About this task: Reproduce the data below word for word, from its first line through the line that contains "Over which range", including both ends, and print nothing after that line.

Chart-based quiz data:

..............................

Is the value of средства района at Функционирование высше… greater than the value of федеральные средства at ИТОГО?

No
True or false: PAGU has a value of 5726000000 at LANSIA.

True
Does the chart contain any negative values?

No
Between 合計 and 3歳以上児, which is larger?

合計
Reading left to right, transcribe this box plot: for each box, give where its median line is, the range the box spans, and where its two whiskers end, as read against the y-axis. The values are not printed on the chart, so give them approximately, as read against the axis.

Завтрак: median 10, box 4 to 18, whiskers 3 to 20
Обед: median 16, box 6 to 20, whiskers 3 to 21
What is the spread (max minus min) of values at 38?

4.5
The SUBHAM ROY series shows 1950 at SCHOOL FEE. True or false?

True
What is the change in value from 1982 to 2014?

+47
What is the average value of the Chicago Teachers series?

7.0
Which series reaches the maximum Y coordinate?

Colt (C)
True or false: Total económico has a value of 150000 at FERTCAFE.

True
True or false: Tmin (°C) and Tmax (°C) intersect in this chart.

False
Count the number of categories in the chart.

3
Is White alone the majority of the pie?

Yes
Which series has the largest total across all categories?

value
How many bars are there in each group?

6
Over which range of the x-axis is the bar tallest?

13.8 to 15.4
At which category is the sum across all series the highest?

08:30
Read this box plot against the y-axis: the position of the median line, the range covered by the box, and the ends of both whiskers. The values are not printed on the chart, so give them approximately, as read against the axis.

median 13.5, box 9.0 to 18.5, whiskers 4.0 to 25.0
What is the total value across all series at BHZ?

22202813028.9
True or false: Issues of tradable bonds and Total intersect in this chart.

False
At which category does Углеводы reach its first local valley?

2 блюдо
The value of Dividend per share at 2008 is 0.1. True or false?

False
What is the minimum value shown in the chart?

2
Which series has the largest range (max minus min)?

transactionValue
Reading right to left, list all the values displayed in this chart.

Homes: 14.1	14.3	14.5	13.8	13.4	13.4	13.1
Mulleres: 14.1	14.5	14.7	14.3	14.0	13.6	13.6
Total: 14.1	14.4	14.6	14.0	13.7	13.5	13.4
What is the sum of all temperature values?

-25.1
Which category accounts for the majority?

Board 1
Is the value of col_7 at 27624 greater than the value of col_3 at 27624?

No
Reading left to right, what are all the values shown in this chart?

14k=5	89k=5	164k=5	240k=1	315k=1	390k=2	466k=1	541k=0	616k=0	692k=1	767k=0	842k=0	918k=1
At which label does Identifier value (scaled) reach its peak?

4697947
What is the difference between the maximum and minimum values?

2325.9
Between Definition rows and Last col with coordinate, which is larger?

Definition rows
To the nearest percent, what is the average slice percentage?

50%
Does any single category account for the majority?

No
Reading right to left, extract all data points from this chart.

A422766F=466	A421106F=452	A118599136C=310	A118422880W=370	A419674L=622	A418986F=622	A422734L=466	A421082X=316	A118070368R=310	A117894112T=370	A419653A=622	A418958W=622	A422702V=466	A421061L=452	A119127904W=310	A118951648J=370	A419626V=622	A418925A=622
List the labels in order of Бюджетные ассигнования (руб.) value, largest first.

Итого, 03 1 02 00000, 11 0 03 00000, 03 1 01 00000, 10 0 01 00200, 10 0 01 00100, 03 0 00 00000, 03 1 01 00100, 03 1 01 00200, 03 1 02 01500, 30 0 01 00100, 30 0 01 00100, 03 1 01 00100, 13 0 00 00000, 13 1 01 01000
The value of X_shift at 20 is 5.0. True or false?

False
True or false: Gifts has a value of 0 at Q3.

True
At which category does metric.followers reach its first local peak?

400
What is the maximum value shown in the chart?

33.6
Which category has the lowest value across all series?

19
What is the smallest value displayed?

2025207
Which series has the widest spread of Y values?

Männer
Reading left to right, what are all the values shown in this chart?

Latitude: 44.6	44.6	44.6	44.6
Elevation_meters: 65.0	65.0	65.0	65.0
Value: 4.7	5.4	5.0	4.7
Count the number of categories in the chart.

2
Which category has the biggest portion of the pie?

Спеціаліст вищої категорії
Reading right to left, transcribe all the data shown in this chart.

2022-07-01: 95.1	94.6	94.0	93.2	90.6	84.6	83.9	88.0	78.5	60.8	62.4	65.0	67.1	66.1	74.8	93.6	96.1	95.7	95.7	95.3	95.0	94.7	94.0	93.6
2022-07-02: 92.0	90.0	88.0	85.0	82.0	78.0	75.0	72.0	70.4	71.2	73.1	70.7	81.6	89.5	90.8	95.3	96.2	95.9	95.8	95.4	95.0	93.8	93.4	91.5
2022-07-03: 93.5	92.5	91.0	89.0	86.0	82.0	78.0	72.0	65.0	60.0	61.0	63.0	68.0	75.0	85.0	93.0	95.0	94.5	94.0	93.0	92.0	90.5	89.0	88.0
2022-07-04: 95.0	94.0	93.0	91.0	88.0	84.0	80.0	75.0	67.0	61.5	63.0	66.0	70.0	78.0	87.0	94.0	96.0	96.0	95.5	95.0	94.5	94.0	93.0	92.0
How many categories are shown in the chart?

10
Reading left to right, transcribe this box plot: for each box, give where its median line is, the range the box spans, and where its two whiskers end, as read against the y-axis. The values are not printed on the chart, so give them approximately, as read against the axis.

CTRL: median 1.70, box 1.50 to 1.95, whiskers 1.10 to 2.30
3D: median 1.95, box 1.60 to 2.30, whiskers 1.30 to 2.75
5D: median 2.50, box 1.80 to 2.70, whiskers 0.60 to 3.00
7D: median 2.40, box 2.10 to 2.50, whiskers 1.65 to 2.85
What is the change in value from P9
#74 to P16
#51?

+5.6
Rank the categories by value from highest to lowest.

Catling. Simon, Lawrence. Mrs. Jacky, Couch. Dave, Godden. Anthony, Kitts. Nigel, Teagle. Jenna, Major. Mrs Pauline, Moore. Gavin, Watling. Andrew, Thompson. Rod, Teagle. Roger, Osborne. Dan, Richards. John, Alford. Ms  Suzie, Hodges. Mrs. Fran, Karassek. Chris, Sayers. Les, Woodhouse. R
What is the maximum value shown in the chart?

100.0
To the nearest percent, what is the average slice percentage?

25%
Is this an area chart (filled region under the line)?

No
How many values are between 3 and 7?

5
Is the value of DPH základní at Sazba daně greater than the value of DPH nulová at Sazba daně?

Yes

..............................

Output for this exercise:
Is the value of средства района at Функционирование высше… greater than the value of федеральные средства at ИТОГО?

No
True or false: PAGU has a value of 5726000000 at LANSIA.

True
Does the chart contain any negative values?

No
Between 合計 and 3歳以上児, which is larger?

合計
Reading left to right, transcribe this box plot: for each box, give where its median line is, the range the box spans, and where its two whiskers end, as read against the y-axis. The values are not printed on the chart, so give them approximately, as read against the axis.

Завтрак: median 10, box 4 to 18, whiskers 3 to 20
Обед: median 16, box 6 to 20, whiskers 3 to 21
What is the spread (max minus min) of values at 38?

4.5
The SUBHAM ROY series shows 1950 at SCHOOL FEE. True or false?

True
What is the change in value from 1982 to 2014?

+47
What is the average value of the Chicago Teachers series?

7.0
Which series reaches the maximum Y coordinate?

Colt (C)
True or false: Total económico has a value of 150000 at FERTCAFE.

True
True or false: Tmin (°C) and Tmax (°C) intersect in this chart.

False
Count the number of categories in the chart.

3
Is White alone the majority of the pie?

Yes
Which series has the largest total across all categories?

value
How many bars are there in each group?

6
Over which range of the x-axis is the bar tallest?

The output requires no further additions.